Should the Products field be stored as ObjectId(...)'s rather than as Strings?
I don't think it really matters that much.
I'm pretty sure that the ObjectId format encodes a hex number, so it is probably slightly more efficient with memory and bandwidth. I have done it both ways. As long as you decide, for each field, how you are going to encode it, either will work just fine.
As long as you consistently use the same type (so that comparisons happen correctly), the difference is:
An ObjectId cannot be compared to a String representation of the same ObjectId value. Thus, ObjectId("523c7df5c30cc960b235ddee") is not equal to "523c7df5c30cc960b235ddee".
ObjectIds, when stored natively, will be stored as 12 bytes, plus field name
An ObjectId, when stored as a string, will be commonly stored in 24 bytes (as it will be converted to a hexadecimal number), plus field name
Comparisons can be made more SLIGHTLY more efficiently with the 12 byte number, as it's comparing fewer bytes. It won't matter in most types of usage though, so it's a micro-optimization (but something you should know)
Bonus -- if you don't use short abbreviated field names, the size benefit of using an ObjectId natively as 12 bytes really won't matter, as the field names will far outweigh the size of bytes when stored as a string.
I'd recommend storing them as native ObjectIds. Some drivers can optionally and transparently translate to an ObjectId to a String and back so that the client code can more easily manipulate it. The C# driver for example can do this, and I've used it so that when serializing to JSON, the ObjectId is in a simple format that is easily consumed in JavaScript.
This will matter most when you try to find the details of a product starting from the Categories collection.
Since there are no server side JOIN in Mongo, your code will have to match documents together. ObjectIDs are encoded as 12 bytes, which you can easilly compare in any language.
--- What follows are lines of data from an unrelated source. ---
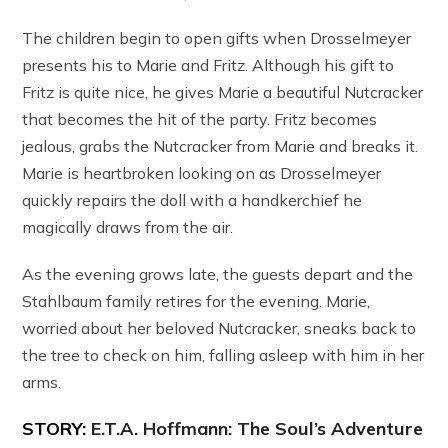
The children begin to open gifts when Drosselmeyer
presents his to Marie and Fritz. Although his gift to
Fritz is quite nice, he gives Marie a beautiful Nutcracker
that becomes the hit of the party. Fritz becomes
jealous, grabs the Nutcracker from Marie and breaks it.
Marie is heartbroken looking on as Drosselmeyer
quickly repairs the doll with a handkerchief he
magically draws from the air.
As the evening grows late, the guests depart and the
Stahlbaum family retires for the evening. Marie,
worried about her beloved Nutcracker, sneaks back to
the tree to check on him, falling asleep with him in her
arms.
STORY:
E.T.A. Hoffmann: The Soul’s Adventure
Using either strings or object ids does not really matter.
The real issue you are facing is one of data normalization (or lack thereof). If you store the Name field in your Categories documents, instead of the ObjectID, you will be able to return the products names in a single call (instead of multiple calls, 1 for each products of the category).
It feels wrong the first time you do it. After all, you will have to update many documents if you ever change the name of a product, which might or might not be frequent. You have to model your data by thinking of the way your application will use it.
Finally, index the Name attribute in the Prodcuts collection. Getting the details of a product, starting with the string you found in a Categories document will be fast.
Another way to do it is to not to have a Categories collection at all, but to add a Category attribute to your Products document. You can find documents that have the {'Category':'Gardening'}. Indexing the Category field will probably be a good idea.
Again, ObjectID or String does not matter much. It is about modeling your data thinking of how your application will use it.

What's MongoDB hash's size?

I need to know what is size of the hash of MongoDB. Can't find it on wikipedia or official site.
MongoDB uses 12-byte binary value (an ObjectId) -- it can be converted to 24-byte hex string.
An ObjectId, the default value for the _id field, is a 12-byte value; it is not a hash nor a string -- it is stored as binary value. Many drivers will show it as a hex string, so it can be easily printed.
It is comprised of a timestamp (in secs), a host id, process id and counter; this means that it is increasing over time of creation, and encodes the time of creation (insertion).
http://www.mongodb.org/display/DOCS/Object+IDs
Most drivers have helper methods to convert to and from the hex string representation, as well as creating one based on just the parts you are interested in -- i.e. a timestamp you might use for a range query. You can also easily extract the timestamp portion.